[Dataset excerpts]
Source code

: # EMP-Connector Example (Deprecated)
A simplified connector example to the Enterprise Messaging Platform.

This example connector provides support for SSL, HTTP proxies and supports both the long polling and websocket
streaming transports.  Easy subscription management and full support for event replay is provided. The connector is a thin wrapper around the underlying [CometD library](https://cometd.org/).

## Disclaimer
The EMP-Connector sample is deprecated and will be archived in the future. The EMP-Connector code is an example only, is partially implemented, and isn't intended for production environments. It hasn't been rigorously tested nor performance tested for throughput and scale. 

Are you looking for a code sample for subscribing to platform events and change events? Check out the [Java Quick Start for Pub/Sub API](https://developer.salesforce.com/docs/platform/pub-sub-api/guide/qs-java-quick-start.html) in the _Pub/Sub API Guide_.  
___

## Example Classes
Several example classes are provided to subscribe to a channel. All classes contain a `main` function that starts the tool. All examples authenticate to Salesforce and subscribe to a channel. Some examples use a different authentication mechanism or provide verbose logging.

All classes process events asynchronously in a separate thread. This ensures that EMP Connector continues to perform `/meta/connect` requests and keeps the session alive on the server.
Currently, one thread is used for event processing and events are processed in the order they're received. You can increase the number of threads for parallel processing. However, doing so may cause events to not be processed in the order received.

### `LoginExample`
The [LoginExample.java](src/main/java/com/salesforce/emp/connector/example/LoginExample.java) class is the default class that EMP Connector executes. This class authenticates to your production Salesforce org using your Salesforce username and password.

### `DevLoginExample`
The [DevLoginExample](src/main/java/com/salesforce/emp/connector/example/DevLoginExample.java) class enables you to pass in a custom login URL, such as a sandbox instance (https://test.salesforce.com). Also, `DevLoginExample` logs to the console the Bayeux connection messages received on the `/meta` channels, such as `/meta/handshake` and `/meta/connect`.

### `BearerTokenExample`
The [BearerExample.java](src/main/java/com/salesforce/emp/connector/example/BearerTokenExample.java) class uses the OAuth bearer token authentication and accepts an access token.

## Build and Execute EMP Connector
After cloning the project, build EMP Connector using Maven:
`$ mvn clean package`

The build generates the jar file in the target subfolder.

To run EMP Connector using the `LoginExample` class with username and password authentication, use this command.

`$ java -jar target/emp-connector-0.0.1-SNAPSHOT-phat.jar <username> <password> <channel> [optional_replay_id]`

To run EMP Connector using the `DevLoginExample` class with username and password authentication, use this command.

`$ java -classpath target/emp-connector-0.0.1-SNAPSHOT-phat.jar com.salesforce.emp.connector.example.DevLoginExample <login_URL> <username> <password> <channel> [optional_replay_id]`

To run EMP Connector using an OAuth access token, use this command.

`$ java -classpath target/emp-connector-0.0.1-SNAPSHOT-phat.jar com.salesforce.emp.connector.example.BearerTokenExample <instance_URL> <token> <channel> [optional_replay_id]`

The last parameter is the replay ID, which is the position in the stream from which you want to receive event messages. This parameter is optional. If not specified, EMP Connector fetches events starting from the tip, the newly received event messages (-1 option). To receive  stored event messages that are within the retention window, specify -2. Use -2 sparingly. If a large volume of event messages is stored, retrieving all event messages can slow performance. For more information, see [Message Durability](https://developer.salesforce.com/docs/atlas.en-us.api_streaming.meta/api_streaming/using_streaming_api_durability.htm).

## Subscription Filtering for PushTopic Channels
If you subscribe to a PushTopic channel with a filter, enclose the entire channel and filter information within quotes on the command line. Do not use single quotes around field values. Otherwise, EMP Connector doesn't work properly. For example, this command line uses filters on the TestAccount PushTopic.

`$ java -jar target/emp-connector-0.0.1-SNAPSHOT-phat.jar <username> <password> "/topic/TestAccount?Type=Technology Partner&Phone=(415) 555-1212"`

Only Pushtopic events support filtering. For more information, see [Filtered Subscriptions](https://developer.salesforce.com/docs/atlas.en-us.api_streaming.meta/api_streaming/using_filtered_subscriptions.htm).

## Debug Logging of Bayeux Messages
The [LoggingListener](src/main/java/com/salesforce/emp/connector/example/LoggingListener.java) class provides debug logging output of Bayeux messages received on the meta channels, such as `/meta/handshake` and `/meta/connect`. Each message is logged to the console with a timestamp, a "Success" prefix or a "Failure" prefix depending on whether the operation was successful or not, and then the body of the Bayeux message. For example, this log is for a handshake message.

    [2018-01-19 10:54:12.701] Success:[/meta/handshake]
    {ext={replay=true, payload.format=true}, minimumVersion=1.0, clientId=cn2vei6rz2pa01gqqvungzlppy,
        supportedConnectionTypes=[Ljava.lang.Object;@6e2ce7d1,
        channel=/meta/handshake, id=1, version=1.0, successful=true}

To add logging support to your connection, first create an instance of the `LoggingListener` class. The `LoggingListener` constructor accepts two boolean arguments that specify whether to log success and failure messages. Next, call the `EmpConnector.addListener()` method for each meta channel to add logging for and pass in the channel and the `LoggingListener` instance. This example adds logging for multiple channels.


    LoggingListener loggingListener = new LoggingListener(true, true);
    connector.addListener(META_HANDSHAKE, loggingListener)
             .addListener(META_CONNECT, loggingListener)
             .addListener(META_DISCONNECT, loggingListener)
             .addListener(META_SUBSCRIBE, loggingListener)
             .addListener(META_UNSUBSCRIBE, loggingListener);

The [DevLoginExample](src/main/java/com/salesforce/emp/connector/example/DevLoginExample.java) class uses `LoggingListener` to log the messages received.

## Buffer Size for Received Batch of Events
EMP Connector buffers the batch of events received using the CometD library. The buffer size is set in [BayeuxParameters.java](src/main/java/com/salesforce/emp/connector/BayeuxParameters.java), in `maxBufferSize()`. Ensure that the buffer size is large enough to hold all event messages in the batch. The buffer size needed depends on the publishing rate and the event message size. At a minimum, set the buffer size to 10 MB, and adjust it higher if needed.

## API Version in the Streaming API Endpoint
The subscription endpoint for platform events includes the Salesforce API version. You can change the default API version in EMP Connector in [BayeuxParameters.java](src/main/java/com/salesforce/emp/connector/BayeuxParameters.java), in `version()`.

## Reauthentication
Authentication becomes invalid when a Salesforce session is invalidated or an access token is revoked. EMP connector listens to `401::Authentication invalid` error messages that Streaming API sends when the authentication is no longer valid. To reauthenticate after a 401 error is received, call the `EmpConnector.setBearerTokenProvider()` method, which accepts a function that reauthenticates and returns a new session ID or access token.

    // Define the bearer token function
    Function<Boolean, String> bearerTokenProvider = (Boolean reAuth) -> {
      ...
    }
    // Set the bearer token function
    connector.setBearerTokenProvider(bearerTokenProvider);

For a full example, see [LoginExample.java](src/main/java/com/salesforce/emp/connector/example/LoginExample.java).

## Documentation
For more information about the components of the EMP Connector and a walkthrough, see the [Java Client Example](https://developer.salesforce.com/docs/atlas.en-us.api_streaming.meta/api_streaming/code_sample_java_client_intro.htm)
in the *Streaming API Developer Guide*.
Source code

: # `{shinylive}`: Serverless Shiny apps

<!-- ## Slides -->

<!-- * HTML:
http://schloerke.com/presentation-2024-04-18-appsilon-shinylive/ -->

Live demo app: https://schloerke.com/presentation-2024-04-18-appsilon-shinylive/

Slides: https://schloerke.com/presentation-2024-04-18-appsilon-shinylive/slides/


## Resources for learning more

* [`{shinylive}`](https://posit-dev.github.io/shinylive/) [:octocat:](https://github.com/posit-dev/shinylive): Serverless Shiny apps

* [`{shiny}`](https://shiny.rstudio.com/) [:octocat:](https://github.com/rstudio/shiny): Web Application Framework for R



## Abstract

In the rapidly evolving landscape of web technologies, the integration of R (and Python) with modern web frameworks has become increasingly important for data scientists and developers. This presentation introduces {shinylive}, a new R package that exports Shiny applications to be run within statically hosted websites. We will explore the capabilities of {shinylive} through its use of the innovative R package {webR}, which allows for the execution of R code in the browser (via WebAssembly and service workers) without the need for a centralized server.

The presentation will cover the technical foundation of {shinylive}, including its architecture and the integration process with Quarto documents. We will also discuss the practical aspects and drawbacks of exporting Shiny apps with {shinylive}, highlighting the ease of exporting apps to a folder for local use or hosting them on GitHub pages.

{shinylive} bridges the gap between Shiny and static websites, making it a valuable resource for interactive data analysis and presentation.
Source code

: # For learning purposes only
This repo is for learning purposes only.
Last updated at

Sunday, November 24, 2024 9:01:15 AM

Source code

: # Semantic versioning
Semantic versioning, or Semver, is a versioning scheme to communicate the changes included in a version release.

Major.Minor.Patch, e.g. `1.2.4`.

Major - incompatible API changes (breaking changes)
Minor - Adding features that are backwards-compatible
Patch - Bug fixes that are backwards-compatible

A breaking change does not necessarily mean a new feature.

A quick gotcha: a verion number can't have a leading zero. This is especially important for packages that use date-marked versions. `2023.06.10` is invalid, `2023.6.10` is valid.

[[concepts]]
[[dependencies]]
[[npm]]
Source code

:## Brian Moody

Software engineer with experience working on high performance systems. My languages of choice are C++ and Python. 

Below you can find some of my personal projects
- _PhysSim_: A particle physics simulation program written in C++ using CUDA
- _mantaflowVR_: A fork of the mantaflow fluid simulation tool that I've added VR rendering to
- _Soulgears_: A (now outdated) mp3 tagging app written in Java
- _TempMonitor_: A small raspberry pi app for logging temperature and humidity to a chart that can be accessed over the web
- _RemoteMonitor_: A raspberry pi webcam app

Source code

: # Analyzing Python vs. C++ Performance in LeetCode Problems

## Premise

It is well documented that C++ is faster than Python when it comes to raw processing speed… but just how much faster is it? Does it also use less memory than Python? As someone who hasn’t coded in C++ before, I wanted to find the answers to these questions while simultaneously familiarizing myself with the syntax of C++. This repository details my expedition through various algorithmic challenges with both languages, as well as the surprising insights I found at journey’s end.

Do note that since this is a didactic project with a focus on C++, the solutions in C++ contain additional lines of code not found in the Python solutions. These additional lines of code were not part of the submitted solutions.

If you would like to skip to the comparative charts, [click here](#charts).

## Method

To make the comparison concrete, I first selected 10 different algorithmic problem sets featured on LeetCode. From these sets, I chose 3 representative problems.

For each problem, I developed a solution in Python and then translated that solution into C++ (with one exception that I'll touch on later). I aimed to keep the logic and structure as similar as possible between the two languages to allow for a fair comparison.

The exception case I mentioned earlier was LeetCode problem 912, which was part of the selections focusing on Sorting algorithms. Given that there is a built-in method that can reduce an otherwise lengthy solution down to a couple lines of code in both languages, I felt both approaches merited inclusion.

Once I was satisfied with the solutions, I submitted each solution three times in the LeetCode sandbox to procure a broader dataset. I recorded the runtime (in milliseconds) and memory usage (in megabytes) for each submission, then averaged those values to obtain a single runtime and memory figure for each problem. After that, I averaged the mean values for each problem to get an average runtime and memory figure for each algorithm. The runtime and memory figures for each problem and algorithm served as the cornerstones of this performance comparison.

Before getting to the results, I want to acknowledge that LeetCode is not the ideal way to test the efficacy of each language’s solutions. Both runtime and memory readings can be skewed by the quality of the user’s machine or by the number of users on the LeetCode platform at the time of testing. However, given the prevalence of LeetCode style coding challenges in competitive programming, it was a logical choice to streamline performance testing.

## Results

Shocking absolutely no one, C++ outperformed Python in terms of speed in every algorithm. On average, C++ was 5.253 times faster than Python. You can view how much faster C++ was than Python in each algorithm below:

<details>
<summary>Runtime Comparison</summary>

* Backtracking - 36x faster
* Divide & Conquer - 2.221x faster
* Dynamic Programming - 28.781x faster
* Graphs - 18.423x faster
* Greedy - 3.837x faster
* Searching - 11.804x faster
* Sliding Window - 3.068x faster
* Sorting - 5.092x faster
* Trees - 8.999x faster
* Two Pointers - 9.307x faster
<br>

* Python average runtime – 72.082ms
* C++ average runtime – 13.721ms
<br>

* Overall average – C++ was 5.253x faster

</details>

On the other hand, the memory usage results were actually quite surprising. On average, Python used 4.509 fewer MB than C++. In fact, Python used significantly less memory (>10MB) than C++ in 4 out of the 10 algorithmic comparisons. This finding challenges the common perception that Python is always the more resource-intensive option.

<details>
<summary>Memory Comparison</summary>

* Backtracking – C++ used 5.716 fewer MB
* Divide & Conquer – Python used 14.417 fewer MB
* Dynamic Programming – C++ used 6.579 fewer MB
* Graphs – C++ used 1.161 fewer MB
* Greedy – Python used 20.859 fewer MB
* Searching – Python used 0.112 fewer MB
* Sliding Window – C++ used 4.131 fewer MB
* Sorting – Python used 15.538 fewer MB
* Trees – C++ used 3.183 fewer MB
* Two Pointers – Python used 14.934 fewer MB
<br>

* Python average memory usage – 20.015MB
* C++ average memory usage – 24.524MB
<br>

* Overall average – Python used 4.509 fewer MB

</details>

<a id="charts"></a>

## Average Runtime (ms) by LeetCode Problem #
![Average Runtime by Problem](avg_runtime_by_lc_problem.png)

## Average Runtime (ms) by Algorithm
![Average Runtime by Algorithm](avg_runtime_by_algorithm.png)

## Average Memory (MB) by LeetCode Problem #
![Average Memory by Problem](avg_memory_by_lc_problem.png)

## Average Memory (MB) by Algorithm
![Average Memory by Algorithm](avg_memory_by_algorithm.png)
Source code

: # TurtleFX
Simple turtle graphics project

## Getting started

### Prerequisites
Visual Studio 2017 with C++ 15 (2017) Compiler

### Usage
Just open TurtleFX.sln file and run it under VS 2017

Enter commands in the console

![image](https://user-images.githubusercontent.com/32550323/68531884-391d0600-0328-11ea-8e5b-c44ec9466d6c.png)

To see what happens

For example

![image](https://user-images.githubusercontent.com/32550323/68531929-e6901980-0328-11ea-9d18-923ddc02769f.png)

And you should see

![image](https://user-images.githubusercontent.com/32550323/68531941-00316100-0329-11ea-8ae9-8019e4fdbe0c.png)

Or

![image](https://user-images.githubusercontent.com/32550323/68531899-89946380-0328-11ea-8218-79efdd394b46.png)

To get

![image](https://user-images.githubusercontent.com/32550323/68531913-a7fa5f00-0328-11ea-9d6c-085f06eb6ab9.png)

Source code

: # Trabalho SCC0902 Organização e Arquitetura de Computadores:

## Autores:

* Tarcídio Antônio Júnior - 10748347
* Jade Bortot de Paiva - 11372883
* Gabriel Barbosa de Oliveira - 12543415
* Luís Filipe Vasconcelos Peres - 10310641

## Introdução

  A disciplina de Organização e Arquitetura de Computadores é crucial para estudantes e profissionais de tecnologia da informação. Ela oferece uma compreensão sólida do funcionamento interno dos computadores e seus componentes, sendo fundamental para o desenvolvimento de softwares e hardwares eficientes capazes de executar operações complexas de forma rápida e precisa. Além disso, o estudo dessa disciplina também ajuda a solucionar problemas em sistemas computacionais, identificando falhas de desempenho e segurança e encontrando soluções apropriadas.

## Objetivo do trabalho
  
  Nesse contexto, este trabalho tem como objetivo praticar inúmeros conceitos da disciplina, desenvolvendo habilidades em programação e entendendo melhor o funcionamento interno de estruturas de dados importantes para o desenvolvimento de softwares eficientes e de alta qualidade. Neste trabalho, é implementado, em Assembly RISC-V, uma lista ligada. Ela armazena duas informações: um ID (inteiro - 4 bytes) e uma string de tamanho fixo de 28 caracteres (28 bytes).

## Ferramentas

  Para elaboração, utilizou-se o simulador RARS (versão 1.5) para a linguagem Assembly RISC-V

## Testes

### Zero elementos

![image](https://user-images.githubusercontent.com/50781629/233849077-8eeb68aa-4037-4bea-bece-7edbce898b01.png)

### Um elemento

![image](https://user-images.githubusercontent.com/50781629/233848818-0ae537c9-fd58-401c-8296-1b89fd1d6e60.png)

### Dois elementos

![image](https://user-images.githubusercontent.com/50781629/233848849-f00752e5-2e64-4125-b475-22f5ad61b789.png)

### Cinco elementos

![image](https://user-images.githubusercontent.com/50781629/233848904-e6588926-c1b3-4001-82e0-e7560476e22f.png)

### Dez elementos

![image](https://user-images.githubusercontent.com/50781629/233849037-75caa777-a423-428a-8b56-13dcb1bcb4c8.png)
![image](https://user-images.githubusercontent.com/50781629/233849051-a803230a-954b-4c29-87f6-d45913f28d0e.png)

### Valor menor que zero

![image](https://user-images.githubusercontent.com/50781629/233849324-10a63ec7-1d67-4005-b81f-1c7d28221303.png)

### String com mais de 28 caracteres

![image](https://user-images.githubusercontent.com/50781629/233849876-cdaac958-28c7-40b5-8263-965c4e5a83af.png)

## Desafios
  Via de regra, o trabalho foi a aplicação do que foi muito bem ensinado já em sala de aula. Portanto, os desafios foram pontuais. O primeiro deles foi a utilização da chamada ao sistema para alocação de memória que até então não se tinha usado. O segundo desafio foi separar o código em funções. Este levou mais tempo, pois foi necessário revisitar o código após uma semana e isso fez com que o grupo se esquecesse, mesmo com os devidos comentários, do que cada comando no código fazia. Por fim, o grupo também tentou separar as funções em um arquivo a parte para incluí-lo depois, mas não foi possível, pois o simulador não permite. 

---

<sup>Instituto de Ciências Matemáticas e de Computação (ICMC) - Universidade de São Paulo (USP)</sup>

» **WORK ORDER**
Using the records above, list each line that includes "lines".

» **SOLUTION TO THE PROBLEM**
Do note that since this is a didactic project with a focus on C++, the solutions in C++ contain additional lines of code not found in the Python solutions. These additional lines of code were not part of the submitted solutions.
The exception case I mentioned earlier was LeetCode problem 912, which was part of the selections focusing on Sorting algorithms. Given that there is a built-in method that can reduce an otherwise lengthy solution down to a couple lines of code in both languages, I felt both approaches merited inclusion.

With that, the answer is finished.